O ‘Nexo’ publica trecho do livro da britânica Cordelia Fine sobre mitos relacionados à diferença de comportamento entre homens e mulheres baseados no discurso científico. Na obra, ela desconstrói a teoria de que a distinção entre os sexos seja resultado da evolução biológica da espécie e discute as implicações sociais da ideia

Em meio às brumas do tempo que felizmente lançam uma névoa por sobre a lista de namorados que tive ao longo da vida, em algum momento me envolvi com um homem cujo carro era um Maserati. Quando deixei escapar essa informação para a minha mãe, ela respondeu no tom de voz afetado e artificial que usa toda vez que, em deferência à minha condição – tecnicamente falando – de adulta, deseja disfarçar o fato de que acha que tomei uma decisão que sem dúvida levará ao desastre. “Imagina só, um Maserati!”, exclamou. “Que chique, ele tem muitas namoradas?”

A conexão que ela sugeriu de forma nada sutil tem uma interessante história científica. Em meados do século passado, o biólogo e geneticista britânico Angus Bateman conduziu uma série de experimentos com as drosófilas (Drosophila melanogaster), também conhecidas como mosquinhas-das-frutas. No fim das contas, elas se tornariam a fonte de uma torrente de alegações sobre as diferenças psicológicas que se desenvolveram entre mulheres e homens. Qualquer pessoa que um dia já tenha se deparado com a ideia de que homens dirigem Maseratis pela mesma razão que pavões cultivam caudas primorosamente ornamentais foi tocada pelas repercussões desse estudo pioneiro. A pesquisa de Bateman foi inspirada pela teoria darwiniana da seleção sexual, uma subteoria muito debatida no âmbito da teoria darwiniana da seleção natural, esta sim, amplamente aceita. Segundo essa teoria, a seleção sexual é o processo por meio do qual a frequência de diferentes versões de um traço hereditário muda no decorrer do tempo, devido ao fato de que algumas variedades de um traço resultam em um sucesso reprodutivo maior que outros. Tratava-se, em parte, de uma tentativa de compreender e atribuir sentido ao mistério de por que os machos de muitas espécies exibem características extravagantes e pomposas, a exemplo da cauda do pavão. Esses fenômenos exigiam uma explicação porque eram muito estranhos para a teoria darwiniana da seleção natural. Afinal, se um dos objetivos primordiais da vida de uma criatura é evitar ser devorado por outro animal, então um traseiro emplumado no formato de um leque imenso e chamativo de abano não é uma vantagem.

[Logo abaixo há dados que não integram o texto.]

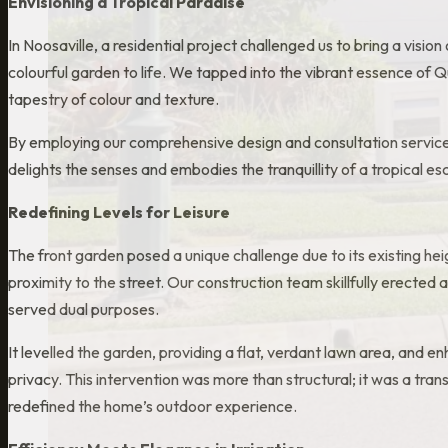
Envisioning a Tropical Paradise
In Noosaville, a residential project challenged us to bring a vision 
colourful garden to life. We tapped into the vibrant essence of Q
tapestry of colour and texture.
By employing our comprehensive design and consultation service
delights the senses and embodies the tranquillity of a tropical es
Redefining Levels for Leisure
The front garden posed a unique challenge due to its existing hei
proximity to the street. Our construction team skillfully erected a
served dual purposes.
It levelled the garden, providing a flat, verdant lawn area, and 
privacy. This intervention was more than structural; it was a tr
redefined the home’s outdoor experience.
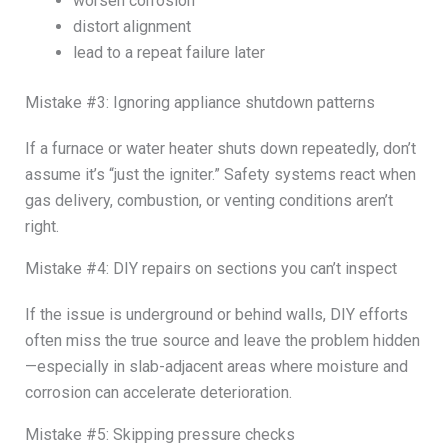
worsen corrosion
distort alignment
lead to a repeat failure later
Mistake #3: Ignoring appliance shutdown patterns
If a furnace or water heater shuts down repeatedly, don’t
assume it’s “just the igniter.” Safety systems react when
gas delivery, combustion, or venting conditions aren’t
right.
Mistake #4: DIY repairs on sections you can’t inspect
If the issue is underground or behind walls, DIY efforts
often miss the true source and leave the problem hidden
—especially in slab-adjacent areas where moisture and
corrosion can accelerate deterioration.
Mistake #5: Skipping pressure checks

A explicação de Darwin calcava-se em observações fartamente pormenorizadas de animais e seus hábitos de acasalamento. (Como um jornalista da revista Nature apontou sobre aquela época, “a despeito da reputação de puritanismo e pudicícia dos vitorianos [...], havia poucos lugares no mundo onde animais em pleno galanteio poderiam escapar de um naturalista com seus blocos de anotações”.) Esses estudos de campo deram origem à famosa observação de Darwin em “A origem do homem e a seleção sexual”, de que a causa para que os machos se afastassem da forma feminina: “ parece estar no fato de que os machos de quase todas as espécies de animais são dotados de paixões mais fortes do que as fêmeas. Por isso, são os machos que lutam juntos e, diligentes, exibem laboriosos seus encantos diante das fêmeas”.